# New Fish,Im thinking i finally got my Rhom



## Rocco (Dec 18, 2004)

His fins are in rough shape right now cause the petstore decided to keep him with like 30 other rhoms. HE was of course the biggest baddest of the bunch but I need you guys to make the identification close to official.I got him for 50 Canadian dollars


----------



## Husky_Jim (May 26, 2003)

I believe that you got something more beautifull and rare!

IMO it is a juvenile Serrasalmus Brandtii

As Frank would have done......


----------



## ANDONI (Jul 11, 2004)

Looks like a S. compressus


----------



## hastatus (Jan 16, 2003)

The fish is not S. brandtii and its to young to know for certain it is S. compressus. Give it a bit more time to settle and grow out some. However, ANDONI is probably right.


----------



## Husky_Jim (May 26, 2003)

hastatus said:


> The fish is not S. brandtii and its to young to know for certain it is S. compressus. Give it a bit more time to settle and grow out some. However, ANDONI is probably right.
> [snapback]917739[/snapback]​


Frank is this because the allingment is at the middle ray or because of the spots?


----------



## hastatus (Jan 16, 2003)

Both. The alignment is consistent with other species besides brandtii. Look in the pinned topics above under S. brandtii. Note where the alignment is in comparison to this photo.


----------



## hastatus (Jan 16, 2003)

On my photo, the alignment "line" is slightly behind the front of the first anal ray (graphic error), but not overly significant. In comparing the photo you did, the line sits further back on that fishes dorsal fin.

> [EXERCISE GOAL]:
Carry the forum thread about identifying the new rhom forward from its last post, keeping the same back-and-forth style.

[Collected data entries]
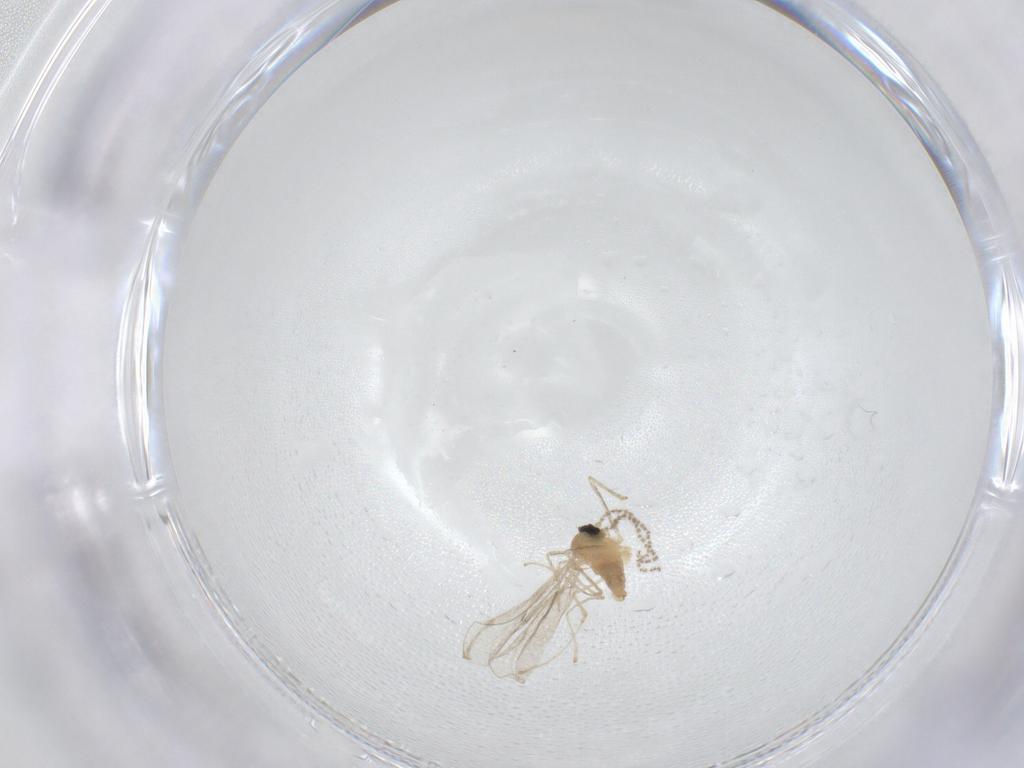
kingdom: Animalia
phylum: Arthropoda
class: Insecta
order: Diptera
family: Cecidomyiidae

> [REPLY TO THE TASK]:
----------



## Rocco (Dec 18, 2004)

ANDONI said:


> Looks like a S. compressus
> [snapback]917669[/snapback]​


I just cant understand how you can distinguish rhom from compressus at this age


----------



## hastatus (Jan 16, 2003)

My advice is read OPEFE species page. Things to look for are formation of bars forming along the flank. The body shape (more compressed) and the snout much more of a point than S. rhombeus, and slightly upturned. There other things too, but the fish is still relatively young.


----------



## hastatus (Jan 16, 2003)

Here's your photo with the markings overlayed and a few key points. Mind you, this fish is still young and its a "best guess" at this stage.


----------



## Grosse Gurke (Jan 3, 2003)

Rocco said:


> ANDONI said:
> 
> 
> > Looks like a S. compressus
> ...


If you read what Frank wrote....at that age it is a educated guess. There are a lot of juvi serrasalmus that look somewhat alike. I think he looks more rhombeus...I just cant see the bars.


----------



## Rigor_mortiZ_Rhom (Dec 21, 2003)

i agree... looks like a rhom...

but i dont know anything...


----------



## ANDONI (Jul 11, 2004)

You have to have a good eye when trying to id a piranha, like frank said the fish is to small to give a correct id im only makeing an educated guess.The problem is alot of hobbyiest and fish dealers lable these piranhas as rhombs and not just the compressus but alot of other serrasalmus species as well. The key thing to do before purchasing your piranhas is do some research and studying on all piranhas then maybe you can get a generall idea on what the species looks like and there characteristics.And even then you still will have a hard time idying the different species of piranhas but at least you will have something to go off of.


----------



## waspride (Jun 13, 2004)

I think its a Rhom i don't see the "bars". But like all the other members said give a few more months and post some more pics.


----------



## hastatus (Jan 16, 2003)

Should I have put the overlayed yellow lines next to the "bars" instead of over them as they are marked?









Give it more time to grow out. And we can revisit the ID.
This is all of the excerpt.